Copy every one of the lines below word for word, omitting the pictures from your answer.

= = = = = = =

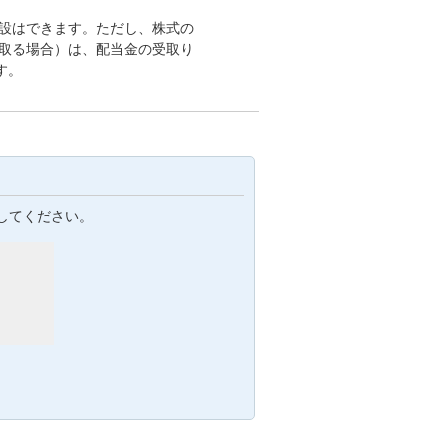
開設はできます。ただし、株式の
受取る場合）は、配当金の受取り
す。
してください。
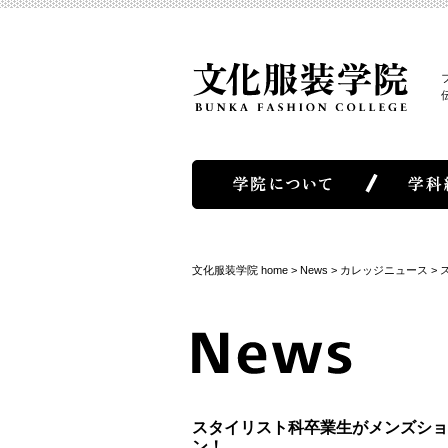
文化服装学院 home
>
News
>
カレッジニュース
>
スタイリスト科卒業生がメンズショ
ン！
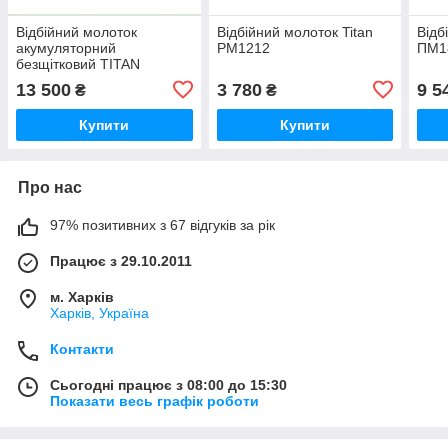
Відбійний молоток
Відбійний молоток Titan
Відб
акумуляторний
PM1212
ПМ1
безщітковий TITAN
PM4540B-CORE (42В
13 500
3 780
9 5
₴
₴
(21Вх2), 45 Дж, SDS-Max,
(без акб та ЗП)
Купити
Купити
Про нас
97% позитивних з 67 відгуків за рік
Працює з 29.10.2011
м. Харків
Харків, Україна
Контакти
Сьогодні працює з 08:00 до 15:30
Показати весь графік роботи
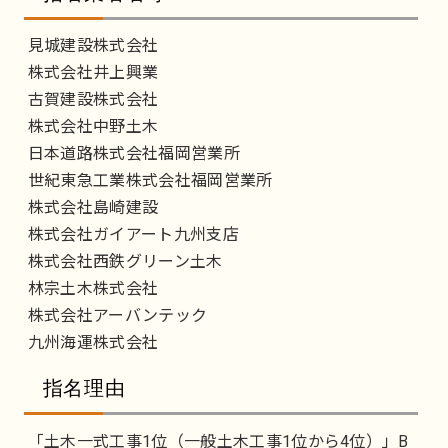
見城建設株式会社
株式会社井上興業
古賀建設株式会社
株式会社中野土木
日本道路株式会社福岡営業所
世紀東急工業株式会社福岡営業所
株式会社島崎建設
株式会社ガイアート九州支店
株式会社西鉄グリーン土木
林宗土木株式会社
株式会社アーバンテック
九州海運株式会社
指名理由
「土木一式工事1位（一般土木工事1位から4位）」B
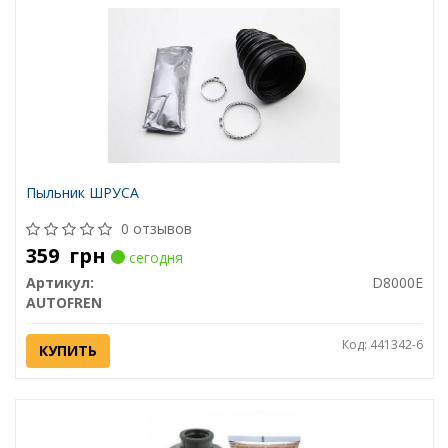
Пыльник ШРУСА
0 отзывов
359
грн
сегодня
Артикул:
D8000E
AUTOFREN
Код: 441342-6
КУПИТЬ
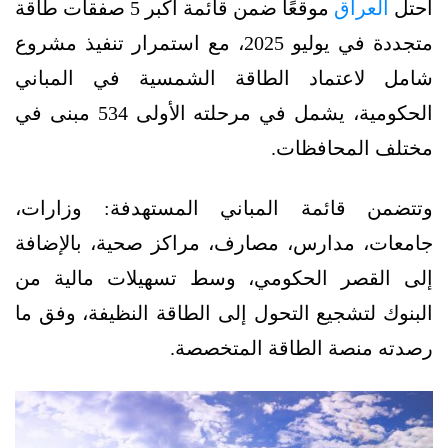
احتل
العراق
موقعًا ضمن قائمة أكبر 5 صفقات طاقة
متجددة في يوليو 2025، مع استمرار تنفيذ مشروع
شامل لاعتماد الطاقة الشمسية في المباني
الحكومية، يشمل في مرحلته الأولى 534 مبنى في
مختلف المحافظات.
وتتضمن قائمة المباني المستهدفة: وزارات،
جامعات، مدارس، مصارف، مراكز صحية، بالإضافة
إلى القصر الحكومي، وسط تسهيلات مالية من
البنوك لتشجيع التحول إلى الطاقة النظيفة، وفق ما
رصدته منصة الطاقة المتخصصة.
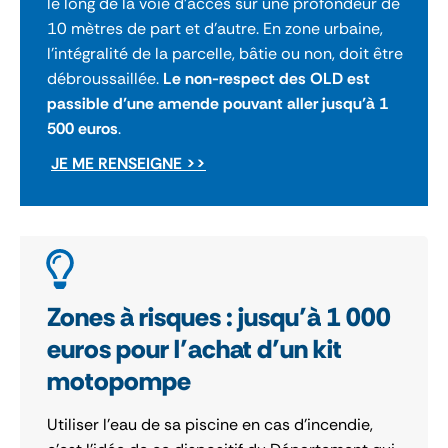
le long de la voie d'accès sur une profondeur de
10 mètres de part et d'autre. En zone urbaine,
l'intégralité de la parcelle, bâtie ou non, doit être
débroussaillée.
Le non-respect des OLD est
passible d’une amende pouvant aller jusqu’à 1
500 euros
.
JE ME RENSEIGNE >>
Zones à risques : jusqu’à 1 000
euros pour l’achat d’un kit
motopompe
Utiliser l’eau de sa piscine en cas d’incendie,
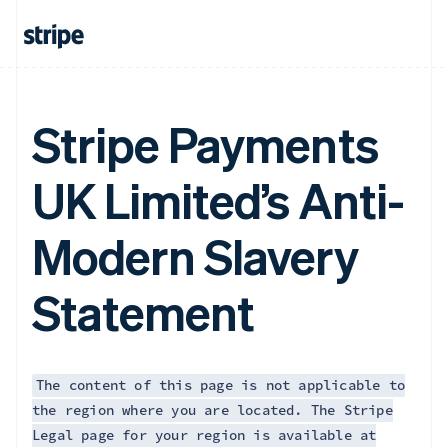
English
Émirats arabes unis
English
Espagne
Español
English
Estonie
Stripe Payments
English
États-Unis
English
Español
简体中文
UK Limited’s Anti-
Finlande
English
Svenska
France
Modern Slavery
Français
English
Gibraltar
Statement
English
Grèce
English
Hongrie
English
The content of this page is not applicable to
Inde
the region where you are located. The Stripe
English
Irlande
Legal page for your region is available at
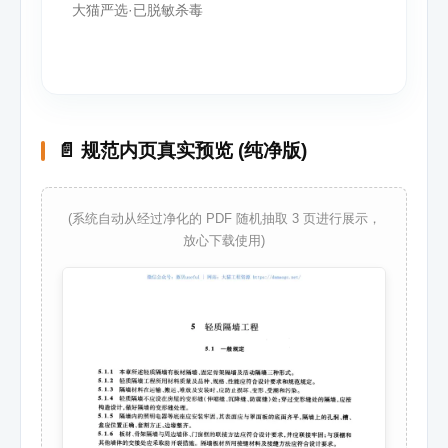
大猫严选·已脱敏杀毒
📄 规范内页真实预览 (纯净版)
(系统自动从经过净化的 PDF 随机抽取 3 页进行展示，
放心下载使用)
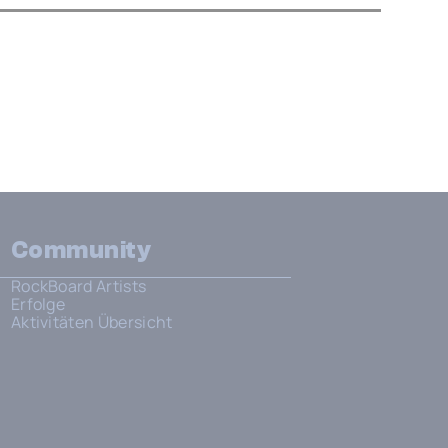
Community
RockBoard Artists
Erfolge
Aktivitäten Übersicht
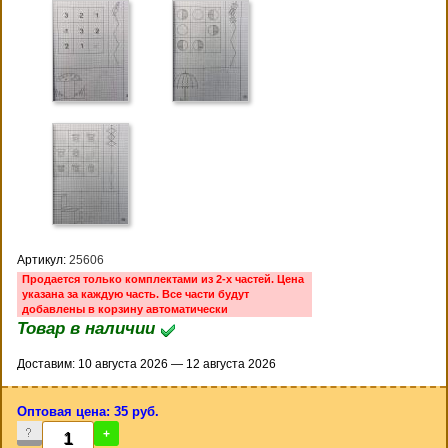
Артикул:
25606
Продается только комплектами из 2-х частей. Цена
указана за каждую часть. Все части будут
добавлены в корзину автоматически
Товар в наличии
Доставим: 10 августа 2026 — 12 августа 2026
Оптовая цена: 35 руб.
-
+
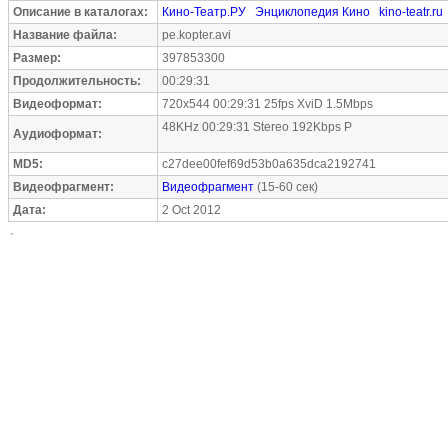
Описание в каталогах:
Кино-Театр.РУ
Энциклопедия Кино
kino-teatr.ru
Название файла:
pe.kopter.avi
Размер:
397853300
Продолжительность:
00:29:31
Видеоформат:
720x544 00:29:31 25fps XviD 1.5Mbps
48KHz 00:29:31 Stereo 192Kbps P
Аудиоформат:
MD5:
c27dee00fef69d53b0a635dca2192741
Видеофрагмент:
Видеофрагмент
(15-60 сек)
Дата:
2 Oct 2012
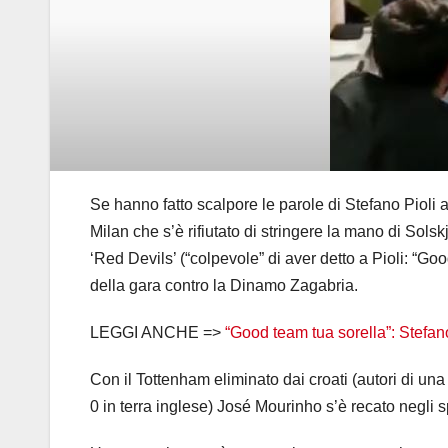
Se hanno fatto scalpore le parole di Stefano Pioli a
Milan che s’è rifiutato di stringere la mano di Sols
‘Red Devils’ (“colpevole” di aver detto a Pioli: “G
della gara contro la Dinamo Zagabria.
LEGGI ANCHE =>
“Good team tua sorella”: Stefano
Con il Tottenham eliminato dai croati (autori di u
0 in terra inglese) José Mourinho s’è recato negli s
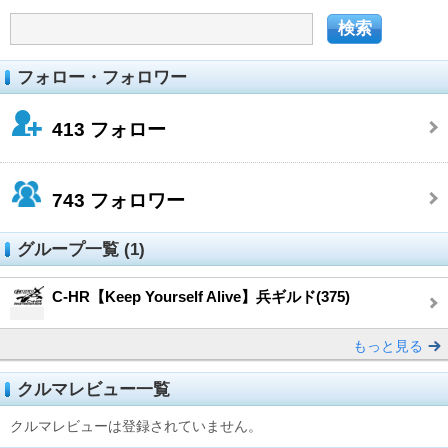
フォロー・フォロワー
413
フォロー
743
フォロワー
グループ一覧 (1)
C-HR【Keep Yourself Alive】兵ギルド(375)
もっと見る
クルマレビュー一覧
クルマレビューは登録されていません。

= = = = = = =

> _Your solution_
開設はできます。ただし、株式の
受取る場合）は、配当金の受取り
す。
してください。
文化服装学院 home
>
News
>
カレッジニュース
>
スタイリスト科卒業生がメンズショ
ン！
Відбійний молоток
Відбійний молоток Titan
Відб
акумуляторний
PM1212
ПМ1
безщітковий TITAN
PM4540B-CORE (42В
13 500
3 780
9 5
₴
₴
(21Вх2), 45 Дж, SDS-Max,
(без акб та ЗП)
Купити
Купити
Про нас
97% позитивних з 67 відгуків за рік
Працює з 29.10.2011
м. Харків
Харків, Україна
Контакти
Сьогодні працює з 08:00 до 15:30
Показати весь графік роботи
見城建設株式会社
株式会社井上興業
古賀建設株式会社
株式会社中野土木
日本道路株式会社福岡営業所
世紀東急工業株式会社福岡営業所
株式会社島崎建設
株式会社ガイアート九州支店
株式会社西鉄グリーン土木
林宗土木株式会社
株式会社アーバンテック
九州海運株式会社
指名理由
「土木一式工事1位（一般土木工事1位から4位）」B
Пыльник ШРУСА
0 отзывов
359
грн
сегодня
Артикул:
D8000E
AUTOFREN
Код: 441342-6
КУПИТЬ
احتل
العراق
موقعًا ضمن قائمة أكبر 5 صفقات طاقة
متجددة في يوليو 2025، مع استمرار تنفيذ مشروع
شامل لاعتماد الطاقة الشمسية في المباني
الحكومية، يشمل في مرحلته الأولى 534 مبنى في
مختلف المحافظات.
وتتضمن قائمة المباني المستهدفة: وزارات،
جامعات، مدارس، مصارف، مراكز صحية، بالإضافة
إلى القصر الحكومي، وسط تسهيلات مالية من
البنوك لتشجيع التحول إلى الطاقة النظيفة، وفق ما
رصدته منصة الطاقة المتخصصة.
le long de la voie d'accès sur une profondeur de
10 mètres de part et d'autre. En zone urbaine,
l'intégralité de la parcelle, bâtie ou non, doit être
débroussaillée.
Le non-respect des OLD est
passible d’une amende pouvant aller jusqu’à 1
500 euros
.
JE ME RENSEIGNE >>
Zones à risques : jusqu’à 1 000
euros pour l’achat d’un kit
motopompe
Utiliser l’eau de sa piscine en cas d’incendie,
English
Émirats arabes unis
English
Espagne
Español
English
Estonie
Stripe Payments
English
États-Unis
English
Español
简体中文
UK Limited’s Anti-
Finlande
English
Svenska
France
Modern Slavery
Français
English
Gibraltar
Statement
English
Grèce
English
Hongrie
English
The content of this page is not applicable to
Inde
the region where you are located. The Stripe
English
Irlande
Legal page for your region is available at
大猫严选·已脱敏杀毒
📄 规范内页真实预览 (纯净版)
(系统自动从经过净化的 PDF 随机抽取 3 页进行展示，
放心下载使用)
Community
RockBoard Artists
Erfolge
Aktivitäten Übersicht
Артикул:
25606
Продается только комплектами из 2-х частей. Цена
указана за каждую часть. Все части будут
добавлены в корзину автоматически
Товар в наличии
Доставим: 10 августа 2026 — 12 августа 2026
Оптовая цена: 35 руб.
-
+
Описание в каталогах:
Кино-Театр.РУ
Энциклопедия Кино
kino-teatr.ru
Название файла:
pe.kopter.avi
Размер:
397853300
Продолжительность:
00:29:31
Видеоформат:
720x544 00:29:31 25fps XviD 1.5Mbps
48KHz 00:29:31 Stereo 192Kbps P
Аудиоформат:
MD5:
c27dee00fef69d53b0a635dca2192741
Видеофрагмент:
Видеофрагмент
(15-60 сек)
Дата:
2 Oct 2012
Se hanno fatto scalpore le parole di Stefano Pioli a
Milan che s’è rifiutato di stringere la mano di Sols
‘Red Devils’ (“colpevole” di aver detto a Pioli: “G
della gara contro la Dinamo Zagabria.
LEGGI ANCHE =>
“Good team tua sorella”: Stefano
Con il Tottenham eliminato dai croati (autori di u
0 in terra inglese) José Mourinho s’è recato negli s
フォロー・フォロワー
413
フォロー
743
フォロワー
グループ一覧 (1)
C-HR【Keep Yourself Alive】兵ギルド(375)
もっと見る
クルマレビュー一覧
クルマレビューは登録されていません。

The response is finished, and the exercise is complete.